[DOCUMENT SECTION Boundary: Start]
The collection is in good condition for the most part, although conservation attention will be required. There is a certain amount of emulsion peeling or frilling at the edges of some plates, but this is a condition to which emulsions on glass frequently are prone. A few plates, bound in a sandwich arrangement between cover glass and acetate facing the emulsion, have suffered severe damage, peeling, and image losses through the apparent ferrotyping and sticking of emulsion to the plastic, probably under conditions of high humidity at some stage. There is surprisingly little glass breakage within the collection.
Most of the stereoscopic negatives and many of the positives are defaced with a double "XI' scratched into the emulsion of either the left or right side, as described above in the historical note. Of particular interest and presumed rarity are cards found interfiled with plates in many of the drawers. These cards, filed by Underwood (i.e., catalog) numbers, bear printing'or production dates and notes, along with the unique, chronological accession numbers which the company assigned to each plate, regardless of the "active" number which it might eventually receive. A check mark on a card usually refers to a plate actually in the collection and with which the card is found physically associated; additional accession numbers without check marks listed on the cards possibly refer to variant views which were discarded or may in fact be in the Keystone Mast Collection (pending further research). For ease of handling and in the interest of conservation, the cards have been separated from the plates within each drawer and are arranged as a group at the rear, but can still be located easily. Frequently when a plate and/or its original envelope does not bear both the "active" and accession numbers, the missing number can be located on one of these cards.
Photographers represented include Herbert G. Ponting and Clarence W. White. A photographer and/or publisher named J. J. Killela is also represented.

This collection is arranged in seven series. Series 1, 2, and 3 are each divided into negative and positive subseries. Plates are arranged numerically in groups based on geographical and subject content. Controlled at the series level in the finding aid and at the item level in a computer database.
Series 1, H. C. White glass plates
Series 2, American Stereoscpopic Co. glass plates
Series 3, Underwood & Underwood glass plates
Series 4, Broken glass plates
Series 5, Original company catalogs
Series 6, Paper stereographs
Series 7, stereoscopes (viewers)

Biographical / Historical
Biographical / Historical
Underwood & Underwood was established at Ottawa, Kansas, by the young brothers Elmer and Bert Underwood in 1882. They initially operated as distributors for eastern photographers' stereographs to new markets in the West. Their activities included door to door canvassing with views by Charles Bierstadt, J. F. Jarvis, and Littleton View Co.(1) Underwood & Underwood, Publishers, opened a branch office in Baltimore in 1887.(2)
[DOCUMENT SECTION Boundary: End]
[DATA EXTRACT Boundary: Start]
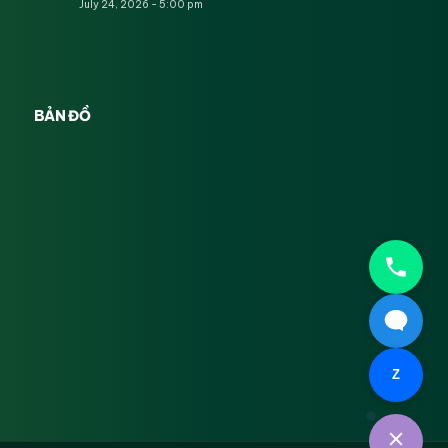
July 24, 2026 - 5:00 pm
BẢN ĐỒ
Z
[DATA EXTRACT Boundary: End]
• [TASK STATEMENT]: For each statement, answer yes or no according to the collection description, and quote the words that decide it: (a) The collection has a great deal of glass breakage. (b) Series 1, 2, and 3 are each divided into negative and positive subseries. (c) The cards found with the plates remain filed next to their plates in each drawer.

• [EXERCISE ANSWER]:
(a) No: "There is surprisingly little glass breakage within the collection."
(b) Yes: "Series 1, 2, and 3 are each divided into negative and positive subseries."
(c) No: "the cards have been separated from the plates within each drawer and are arranged as a group at the rear"